L'émancipation par le verbe
C'est dans la tension entre ce « contre » et ce « pour » que se loge le véritable génie rimbaldien. La destruction et la célébration ne s'opposent pas ; elles sont le moteur d'une émancipation créatrice. Pour dire un monde nouveau, Rimbaud doit briser l'ancien langage.
Il dynamite les codes de la poésie classique et parnassienne. Il malmène l'alexandrin par des enjambements audacieux, intègre un vocabulaire prosaïque, parfois cru, et n'hésite pas à parodier la beauté traditionnelle (comme dans Vénus Anadyomène). Cette démarche esthétique radicale fait du Cahier de Douai un véritable laboratoire. En s'affranchissant des dogmes moraux et des règles littéraires, l'adolescent en colère se mue progressivement en ce qu'il appellera bientôt le « Voyant ».
L'œuvre de jeunesse de Rimbaud nous prouve ainsi que la vraie poésie naît parfois des décombres. Il fallait haïr l'ordre établi pour pouvoir, l'espace de quelques vers, réinventer la liberté.
Plan détaillé de la dissertation
Sujet : Selon un critique, la poésie de Rimbaud n'est « pas seulement écrite pour, mais écrite contre ». Dans quelle mesure ce propos vous semble-t-il définir la démarche poétique du Cahier de Douai ?
I. L’écriture « contre » : la poésie comme arme de destruction et de révolte (La Thèse)
A. La satire de la bourgeoisie et du conformisme : Rejet de la médiocrité provinciale et de l'étroitesse d'esprit. Exemple : Les portraits grotesques et caricaturaux dans À la Musique.
B. Le réquisitoire contre la guerre et le pouvoir : Dénonciation de l'Empire et du sacrifice de la jeunesse. Exemples : La chute glaçante du Dormeur du Val ; la dénonciation de Napoléon III dans Rages de Césars.
C. La critique de la religion et de la morale bien-pensante : Rejet d'un Dieu vénal et de l'hypocrisie de l'Église. Exemples : L'ironie anticléricale dans Le Mal et Le Châtiment de Tartufe.
II. L’écriture « pour » : l’affirmation d’un idéal de liberté et de vitalité (L'Antithèse)
A. L'éloge de la fugue et de la liberté bohème : L'errance comme moyen d'échapper aux contraintes sociales. Exemple : L'idéalisation du vagabondage et la communion avec le cosmos dans Ma Bohème.
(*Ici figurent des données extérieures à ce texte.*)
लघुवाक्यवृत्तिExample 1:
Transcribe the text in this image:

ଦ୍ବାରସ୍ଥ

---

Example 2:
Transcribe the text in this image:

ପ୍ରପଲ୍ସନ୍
B. La célébration de la Nature protectrice et sensuelle : La nature comme refuge et espace de fusion physique. Exemples : La douceur des éléments dans Sensation ; l'élan vital païen dans Soleil et Chair.
C. L'expression de l'éveil adolescent et des premiers désirs : La poésie comme espace d'insouciance et de découverte amoureuse. Exemples : La séduction espiègle dans La Maline ; l'impertinence assumée dans Roman.
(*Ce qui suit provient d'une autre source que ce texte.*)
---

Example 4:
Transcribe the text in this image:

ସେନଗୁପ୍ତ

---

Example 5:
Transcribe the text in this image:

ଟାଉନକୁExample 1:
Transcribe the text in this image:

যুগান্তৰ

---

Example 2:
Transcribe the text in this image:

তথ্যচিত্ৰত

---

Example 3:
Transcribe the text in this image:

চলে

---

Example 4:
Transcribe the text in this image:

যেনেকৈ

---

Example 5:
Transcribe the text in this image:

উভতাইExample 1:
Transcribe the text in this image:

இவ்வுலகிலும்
III. L’émancipation créatrice : fusionner la révolte et l'idéal pour réinventer la poésie (La Synthèse)
A. Écrire contre les règles pour créer une esthétique nouvelle : Le rejet des carcans littéraires traditionnels (Parnasse, Romantisme larmoyant). Exemples : L'utilisation du registre prosaïque/cru et la parodie dans Vénus Anadyomène ; la dislocation de l'alexandrin.
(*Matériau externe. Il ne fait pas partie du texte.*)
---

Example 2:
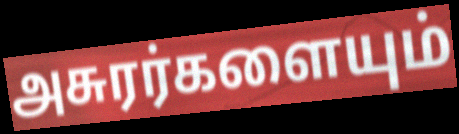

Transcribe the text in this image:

அசுரர்களையும்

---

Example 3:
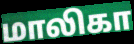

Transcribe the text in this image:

மாலிகா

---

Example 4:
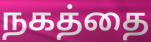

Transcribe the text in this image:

நகத்தை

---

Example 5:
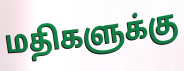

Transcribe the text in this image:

மதிகளுக்கு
B. L'expérience par le corps comme accès à la « voyance » : La souffrance, la marche et la faim (le contre) deviennent les conditions de la révélation poétique (le pour).
C. Le Cahier de Douai, journal d'une émancipation : L'œuvre est le laboratoire où le poète détruit son héritage pour accoucher de sa propre identité littéraire.